Most members of Congress won't be on it. Supreme Court justices probably won't make the cut. Titans of industry and Hollywood stars will be found wanting.
In Washington, D.C., nothing will be harder to win a spot on than the list of e-mail addresses allowed to arrive, unimpeded, to President Obama's BlackBerry.
Presidential Press Secretary Robert Gibbs said yesterday that only "a limited group of senior staffers and some personal friends" will be allowed to send email to what might soon be known as BlackBerry One.
"It's a pretty small group of people," Gibbs deadpanned.
Obama's wife is a sure bet to be on the list, and maybe his kids. Vice President Biden will probably be able to get through, along with Chief of Staff Rahm Emanuel, adviser David Axelrod, aide Reggie Love and Gibbs.
There are the friends: Marty Nesbitt, Valerie Jarrett and Eric Whitaker from Chicago. Some Cabinet secretaries might make it; some might not. Bill Clinton might need to use his wife's account if he wants to send a message.
Gibbs would not say who, or even how many people, will be on the list. But it's a good bet that it will be easier to get invited to the Academy Awards after-party at Steven Spielberg's house, or to the VIP reception at the World Econmic Forum in Davos, Switzerland.
True, very few people are allowed to sit in on the Supreme Court's weekly deliberations. And a dinner invitation to Pamela Harriman's house was pretty hard to get in her heyday. But aside from that, there's almost nothing in Washington that is more exclusive.
The president has to overcome the objections of security officials to keep his beloved handheld device, and Gibbs declined to elaborate on the specific restrictions that will be placed on the president's BlackBerry, except to say that "use will be limited and that the security is enhanced to ensure his ability to communicate, but to do so effectively and to do so in a way that is protected."

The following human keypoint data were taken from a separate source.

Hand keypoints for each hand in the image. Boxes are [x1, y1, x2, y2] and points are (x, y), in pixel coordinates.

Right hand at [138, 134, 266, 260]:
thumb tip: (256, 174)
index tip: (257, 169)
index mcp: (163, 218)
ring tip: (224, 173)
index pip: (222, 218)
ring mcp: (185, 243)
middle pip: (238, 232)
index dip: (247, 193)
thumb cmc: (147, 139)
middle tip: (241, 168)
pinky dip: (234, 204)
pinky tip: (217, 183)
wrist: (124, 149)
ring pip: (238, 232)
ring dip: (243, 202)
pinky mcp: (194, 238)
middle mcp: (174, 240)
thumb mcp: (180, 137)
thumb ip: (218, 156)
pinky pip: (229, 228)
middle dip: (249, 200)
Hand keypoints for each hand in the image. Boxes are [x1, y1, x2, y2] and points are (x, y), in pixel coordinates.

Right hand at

In geekspeak, what that means is that it's likely that White House IT experts will use a server-based "whitelist" for incoming messages. Only people explicitly placed on the list will be able to send messages. The rest will simply bounce back.

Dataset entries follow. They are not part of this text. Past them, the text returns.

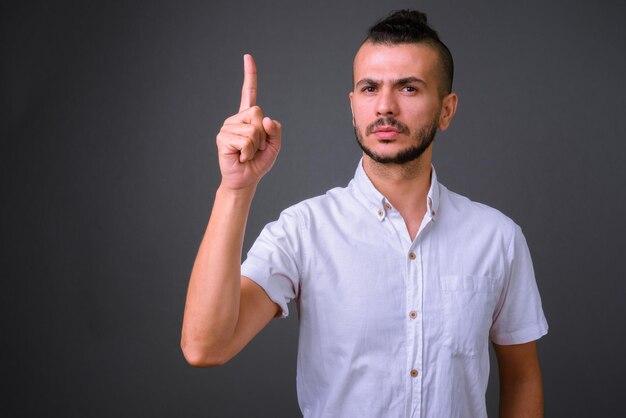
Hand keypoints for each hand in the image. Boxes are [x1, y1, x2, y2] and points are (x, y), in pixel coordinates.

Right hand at [216, 54, 281, 190]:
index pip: (249, 93)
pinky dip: (248, 152)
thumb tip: (265, 119)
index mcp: (248, 118)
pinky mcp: (223, 138)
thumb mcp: (274, 146)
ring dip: (256, 146)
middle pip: (258, 113)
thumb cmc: (258, 162)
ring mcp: (227, 127)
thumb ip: (275, 131)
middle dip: (263, 134)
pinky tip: (240, 157)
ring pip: (253, 130)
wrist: (245, 180)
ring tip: (247, 154)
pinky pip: (246, 141)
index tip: (247, 57)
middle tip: (256, 148)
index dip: (250, 75)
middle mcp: (236, 119)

Gibbs also suggested that Obama's outgoing e-mail would be limited. Mail servers can be tweaked to make sure that only certain outgoing messages find their destinations.
What kind of messages will Obama be getting from this exclusive group? Gibbs said it's likely to be a mix of personal and professional.
"I've gotten e-mails from him -- not recently, or not in a few days, I should say -- that go from anywhere from something that's very strictly business to, 'why did my football team perform so miserably?" on either any given Saturday or any given Sunday."
So when his e-mail is released under Freedom of Information rules years from now, there's likely to be a lot of official-sounding back-and-forth. But also look for a message like "Nice tie, dude" to pop into his e-mail box after his first State of the Union address.